# Need tips /ideas for cabinet doors



## MERCUNO (Mar 12, 2013)

My wife priced cabinets while I was at work and I was expecting an estimate when I got home. However, when I arrived there was a brand new table saw, dado set and ridgid laminate router. Guess it was too much. 

Soooo, I said all that to say this...

I plan on using poplar. I was thinking of using the dado blade to make the connection between stiles and rails. Can i run the router inside of the completes frame to get something fancy on the inside and outside edges of the frame or will the 1/4" of material above the slot not really be enough to do anything with. ??

I want to build a table to mount the router to so I could get the bits for the stiles and rails but do not know what kind to get??

I was also thinking of using 1/4 plywood for the panel and gluing or nailing?? some more smaller trim inside of that. 


I need ideas and pictures of something that is super fancy and easy for a very mechanically inclined beginner. I am a welder by trade and build barns on the side so I am not like a greenhorn rookie but I have a lot of pressure when it comes to something people will look at and touch everyday. 

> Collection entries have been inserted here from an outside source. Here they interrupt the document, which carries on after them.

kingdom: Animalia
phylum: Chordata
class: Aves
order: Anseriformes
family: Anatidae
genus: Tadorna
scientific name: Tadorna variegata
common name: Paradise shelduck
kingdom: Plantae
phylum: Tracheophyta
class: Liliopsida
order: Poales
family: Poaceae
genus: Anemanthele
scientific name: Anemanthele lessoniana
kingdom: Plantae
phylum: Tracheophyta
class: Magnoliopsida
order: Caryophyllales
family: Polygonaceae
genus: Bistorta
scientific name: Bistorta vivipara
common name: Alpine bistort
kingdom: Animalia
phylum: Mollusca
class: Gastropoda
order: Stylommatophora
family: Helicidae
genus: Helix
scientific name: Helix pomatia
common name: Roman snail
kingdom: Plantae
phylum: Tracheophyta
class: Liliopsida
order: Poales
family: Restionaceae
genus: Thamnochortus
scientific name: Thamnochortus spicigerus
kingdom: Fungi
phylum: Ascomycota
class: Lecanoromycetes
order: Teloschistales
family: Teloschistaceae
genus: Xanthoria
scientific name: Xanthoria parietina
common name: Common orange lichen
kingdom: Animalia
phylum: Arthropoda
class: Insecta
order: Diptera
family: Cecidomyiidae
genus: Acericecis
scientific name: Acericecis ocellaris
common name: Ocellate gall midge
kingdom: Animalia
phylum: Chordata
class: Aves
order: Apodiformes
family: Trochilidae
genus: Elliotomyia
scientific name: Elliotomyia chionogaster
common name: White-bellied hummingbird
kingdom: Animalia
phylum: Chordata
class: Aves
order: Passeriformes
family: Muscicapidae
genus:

happy to have found this forum. thanks for any help


----------



## Steve Neul (Sep 2, 2011)

I think it would be a lot easier on you to purchase a tongue and groove set for your router. That way everything will be a consistant size. Sometimes when you tennon rails with a dado set a slight variation in thickness of the wood can make the tennon either too thick or too thin.


----------



## RogerInColorado (Jan 16, 2013)

First, I agree with poplar for the rails and stiles if you are going to paint the doors. You can use plywood for the panels but if you paint the doors the grain on most plywood is going to be visible through many layers of paint. One option is to use particle board or MDF for the panels to prevent this. You can actually cut the grooves and the tenons using a tablesaw and it will be very adequate, but a rail and stile bit set gives you the opportunity to add some flair to the doors. If you don't want to go that route, you can add some molding to the inside of the rails and stiles after the door is assembled. There are lots and lots of videos on youtube. Watch some videos until you are comfortable with whichever approach you are going to take. Before long you will be an expert. You may even decide to build some raised panel doors. You can do that on the table saw, too. Don't tell your wife. We don't want her getting the idea that she didn't need to buy the router.


----------